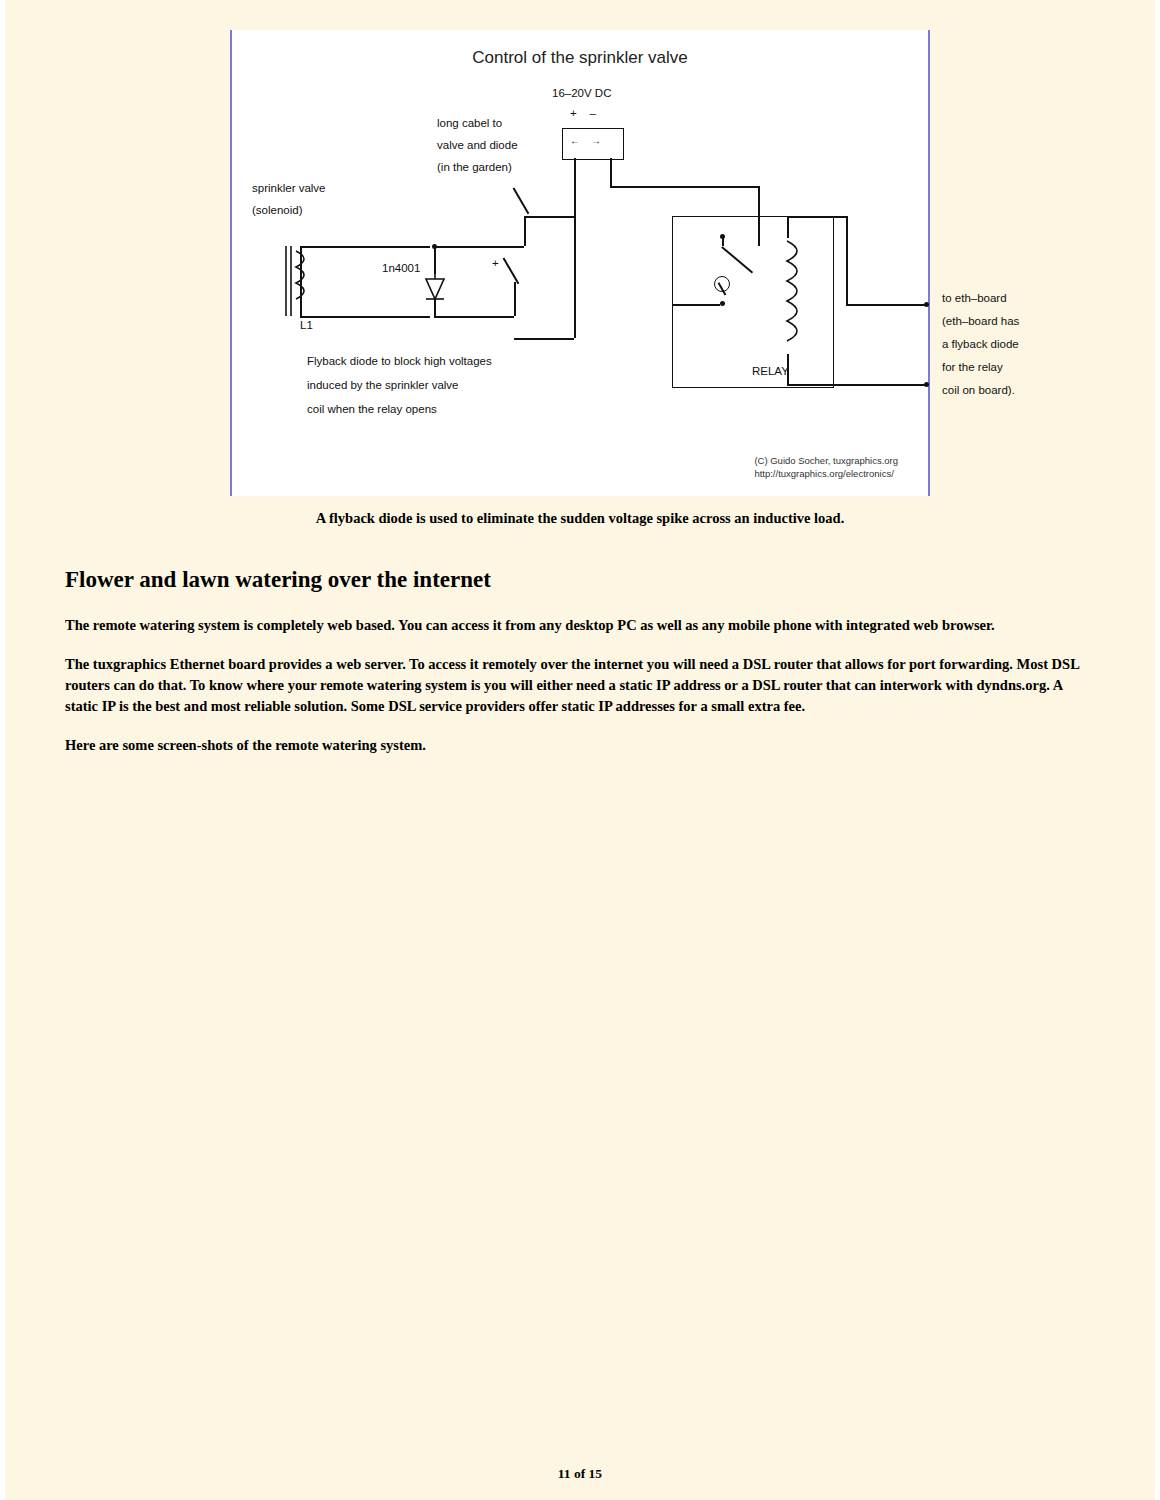Control of the sprinkler valve
16–20V DC
+ –
← →
RELAY
to eth–board
(eth–board has
a flyback diode
for the relay
coil on board).
long cabel to
valve and diode
(in the garden)
sprinkler valve
(solenoid)
L1
1n4001
+
–
Flyback diode to block high voltages
induced by the sprinkler valve
coil when the relay opens
(C) Guido Socher, tuxgraphics.org
http://tuxgraphics.org/electronics/
A flyback diode is used to eliminate the sudden voltage spike across an inductive load.
Flower and lawn watering over the internet
The remote watering system is completely web based. You can access it from any desktop PC as well as any mobile phone with integrated web browser.
The tuxgraphics Ethernet board provides a web server. To access it remotely over the internet you will need a DSL router that allows for port forwarding. Most DSL routers can do that. To know where your remote watering system is you will either need a static IP address or a DSL router that can interwork with dyndns.org. A static IP is the best and most reliable solution. Some DSL service providers offer static IP addresses for a small extra fee.
Here are some screen-shots of the remote watering system.
11 of 15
::::
WORK TO BE COMPLETED —
Wherever the word "watering" appears in the entries above, copy that line.

RESPONSE BELOW —
Flower and lawn watering over the internet
The remote watering system is completely web based. You can access it from any desktop PC as well as any mobile phone with integrated web browser.
The tuxgraphics Ethernet board provides a web server. To access it remotely over the internet you will need a DSL router that allows for port forwarding. Most DSL routers can do that. To know where your remote watering system is you will either need a static IP address or a DSL router that can interwork with dyndns.org. A static IP is the best and most reliable solution. Some DSL service providers offer static IP addresses for a small extra fee.
Here are some screen-shots of the remote watering system.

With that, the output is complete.